▶ **Goal of the exercise**: Return the listing below in full, exactly.

▶ **Recorded information**:

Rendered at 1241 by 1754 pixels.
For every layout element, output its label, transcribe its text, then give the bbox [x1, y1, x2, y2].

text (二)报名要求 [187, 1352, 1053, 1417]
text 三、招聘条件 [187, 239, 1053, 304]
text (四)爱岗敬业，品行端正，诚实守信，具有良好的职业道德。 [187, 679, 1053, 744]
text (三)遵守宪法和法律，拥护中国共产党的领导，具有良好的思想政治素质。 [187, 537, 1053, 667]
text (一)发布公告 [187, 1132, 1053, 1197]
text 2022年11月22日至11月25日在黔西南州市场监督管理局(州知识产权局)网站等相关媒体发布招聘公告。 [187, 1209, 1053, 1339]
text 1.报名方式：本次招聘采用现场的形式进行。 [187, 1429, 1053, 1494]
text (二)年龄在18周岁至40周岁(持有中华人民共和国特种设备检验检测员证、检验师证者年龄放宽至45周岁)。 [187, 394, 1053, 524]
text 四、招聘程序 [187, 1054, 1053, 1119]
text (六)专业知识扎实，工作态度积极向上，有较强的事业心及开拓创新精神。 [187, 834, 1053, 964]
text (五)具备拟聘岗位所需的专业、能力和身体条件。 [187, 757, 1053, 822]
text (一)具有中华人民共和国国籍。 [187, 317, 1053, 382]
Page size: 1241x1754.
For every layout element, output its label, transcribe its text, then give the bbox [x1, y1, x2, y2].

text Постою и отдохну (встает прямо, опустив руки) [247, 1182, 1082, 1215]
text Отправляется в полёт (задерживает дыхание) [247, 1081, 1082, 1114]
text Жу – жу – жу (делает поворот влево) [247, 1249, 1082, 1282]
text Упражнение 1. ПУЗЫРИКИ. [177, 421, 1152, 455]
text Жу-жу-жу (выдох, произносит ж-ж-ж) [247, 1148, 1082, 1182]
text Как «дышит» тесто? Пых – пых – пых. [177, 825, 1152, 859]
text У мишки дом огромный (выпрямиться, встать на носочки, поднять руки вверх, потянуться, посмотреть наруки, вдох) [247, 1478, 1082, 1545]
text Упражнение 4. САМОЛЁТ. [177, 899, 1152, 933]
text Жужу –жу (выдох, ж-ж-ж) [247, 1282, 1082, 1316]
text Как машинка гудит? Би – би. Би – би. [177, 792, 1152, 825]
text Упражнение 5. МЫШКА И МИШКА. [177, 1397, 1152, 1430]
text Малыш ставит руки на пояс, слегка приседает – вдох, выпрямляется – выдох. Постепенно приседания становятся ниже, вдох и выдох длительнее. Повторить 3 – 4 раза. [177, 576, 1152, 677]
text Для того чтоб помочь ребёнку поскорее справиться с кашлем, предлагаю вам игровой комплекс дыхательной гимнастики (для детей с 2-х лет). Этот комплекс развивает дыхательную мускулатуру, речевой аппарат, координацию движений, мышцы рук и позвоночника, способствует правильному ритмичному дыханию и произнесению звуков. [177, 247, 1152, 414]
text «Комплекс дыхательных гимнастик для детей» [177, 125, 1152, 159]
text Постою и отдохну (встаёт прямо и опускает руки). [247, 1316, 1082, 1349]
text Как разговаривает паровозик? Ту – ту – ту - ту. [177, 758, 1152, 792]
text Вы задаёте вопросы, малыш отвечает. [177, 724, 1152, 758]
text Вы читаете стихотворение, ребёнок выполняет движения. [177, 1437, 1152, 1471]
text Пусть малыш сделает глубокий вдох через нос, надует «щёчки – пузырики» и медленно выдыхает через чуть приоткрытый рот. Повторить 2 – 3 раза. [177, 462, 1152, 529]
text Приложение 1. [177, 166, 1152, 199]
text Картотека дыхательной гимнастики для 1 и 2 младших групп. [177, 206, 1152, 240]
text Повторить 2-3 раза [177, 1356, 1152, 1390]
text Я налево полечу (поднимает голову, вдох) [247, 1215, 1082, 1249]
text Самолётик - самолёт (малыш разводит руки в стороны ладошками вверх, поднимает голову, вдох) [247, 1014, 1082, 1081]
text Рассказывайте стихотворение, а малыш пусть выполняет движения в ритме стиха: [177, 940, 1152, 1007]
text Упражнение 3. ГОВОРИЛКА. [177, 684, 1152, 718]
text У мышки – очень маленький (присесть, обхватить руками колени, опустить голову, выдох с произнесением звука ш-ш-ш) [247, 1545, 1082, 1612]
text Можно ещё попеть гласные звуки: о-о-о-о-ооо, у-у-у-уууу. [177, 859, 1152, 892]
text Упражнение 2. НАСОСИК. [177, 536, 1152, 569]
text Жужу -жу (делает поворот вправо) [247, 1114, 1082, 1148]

▶ **Solution to this exercise**:
Rendered at 1241 by 1754 pixels.
For every layout element, output its label, transcribe its text, then give the bbox [x1, y1, x2, y2].

text (二)报名要求 [187, 1352, 1053, 1417]
text 三、招聘条件 [187, 239, 1053, 304]
text (四)爱岗敬业，品行端正，诚实守信，具有良好的职业道德。 [187, 679, 1053, 744]
text (三)遵守宪法和法律，拥护中国共产党的领导，具有良好的思想政治素质。 [187, 537, 1053, 667]
text (一)发布公告 [187, 1132, 1053, 1197]
text 2022年11月22日至11月25日在黔西南州市场监督管理局(州知识产权局)网站等相关媒体发布招聘公告。 [187, 1209, 1053, 1339]
text 1.报名方式：本次招聘采用现场的形式进行。 [187, 1429, 1053, 1494]
text (二)年龄在18周岁至40周岁(持有中华人民共和国特种设备检验检测员证、检验师证者年龄放宽至45周岁)。 [187, 394, 1053, 524]
text 四、招聘程序 [187, 1054, 1053, 1119]
text (六)专业知识扎实，工作态度积极向上，有较强的事业心及开拓创新精神。 [187, 834, 1053, 964]
text (五)具备拟聘岗位所需的专业、能力和身体条件。 [187, 757, 1053, 822]
text (一)具有中华人民共和国国籍。 [187, 317, 1053, 382]
Page size: 1241x1754.
For every layout element, output its label, transcribe its text, then give the bbox [x1, y1, x2, y2].

text Постою и отдохну (встает прямо, опустив руки) [247, 1182, 1082, 1215]
text Отправляется в полёт (задерживает дыхание) [247, 1081, 1082, 1114]
text Жу – жу – жу (делает поворот влево) [247, 1249, 1082, 1282]
text Упражнение 1. ПУЗЫРИКИ. [177, 421, 1152, 455]
text Жу-жу-жу (выдох, произносит ж-ж-ж) [247, 1148, 1082, 1182]
text Как «дышит» тесто? Пых – пых – пых. [177, 825, 1152, 859]
text У мишки дом огромный (выпрямиться, встать на носочки, поднять руки вверх, потянуться, посмотреть наруки, вдох) [247, 1478, 1082, 1545]
text Упражнение 4. САМОЛЁТ. [177, 899, 1152, 933]
text Жужу –жу (выдох, ж-ж-ж) [247, 1282, 1082, 1316]
text Как машинка гудит? Би – би. Би – би. [177, 792, 1152, 825]
text Упражнение 5. МЫШКА И МИШКА. [177, 1397, 1152, 1430]
text Малыш ставит руки на пояс, слегка приседает – вдох, выпрямляется – выдох. Постепенно приседания становятся ниже, вдох и выдох длительнее. Повторить 3 – 4 раза. [177, 576, 1152, 677]
text Для того чтоб помочь ребёнку поскорее справиться с кашлем, предлагаю вам игровой комплекс дыхательной гимнастики (для детей с 2-х лет). Этот комплекс развивает дыхательную мускулатуру, речевой аппарат, координацию движений, мышцы рук и позвоночника, способствует правильному ритмичному дыханию и произнесению звуков. [177, 247, 1152, 414]
text «Комплекс дыхательных гимнастик для детей» [177, 125, 1152, 159]
text Постою и отдохну (встаёт прямо и опускает руки). [247, 1316, 1082, 1349]
text Как разговаривает паровозик? Ту – ту – ту - ту. [177, 758, 1152, 792]
text Вы задаёте вопросы, малыш отвечает. [177, 724, 1152, 758]
text Вы читаете стихотворение, ребёнок выполняет движения. [177, 1437, 1152, 1471]
text Пусть малыш сделает глубокий вдох через нос, надует «щёчки – пузырики» и медленно выдыхает через чуть приоткрытый рот. Повторить 2 – 3 раза. [177, 462, 1152, 529]
text Приложение 1. [177, 166, 1152, 199]
text Картотека дыхательной гимнастики для 1 и 2 младших групп. [177, 206, 1152, 240]
text Повторить 2-3 раза [177, 1356, 1152, 1390]
text Я налево полечу (поднимает голову, вдох) [247, 1215, 1082, 1249]
text Самолётик - самолёт (малыш разводит руки в стороны ладошками вверх, поднимает голову, вдох) [247, 1014, 1082, 1081]
text Рассказывайте стихотворение, а малыш пусть выполняет движения в ритме стиха: [177, 940, 1152, 1007]
text Упражнение 3. ГОВОРИЛКА. [177, 684, 1152, 718]
text У мышки – очень маленький (присесть, обхватить руками колени, опустить голову, выдох с произнесением звука ш-ш-ш) [247, 1545, 1082, 1612]
text Можно ещё попеть гласные звуки: о-о-о-о-ооо, у-у-у-уууу. [177, 859, 1152, 892]
text Упражнение 2. НАСОСИК. [177, 536, 1152, 569]
text Жужу -жу (делает поворот вправо) [247, 1114, 1082, 1148]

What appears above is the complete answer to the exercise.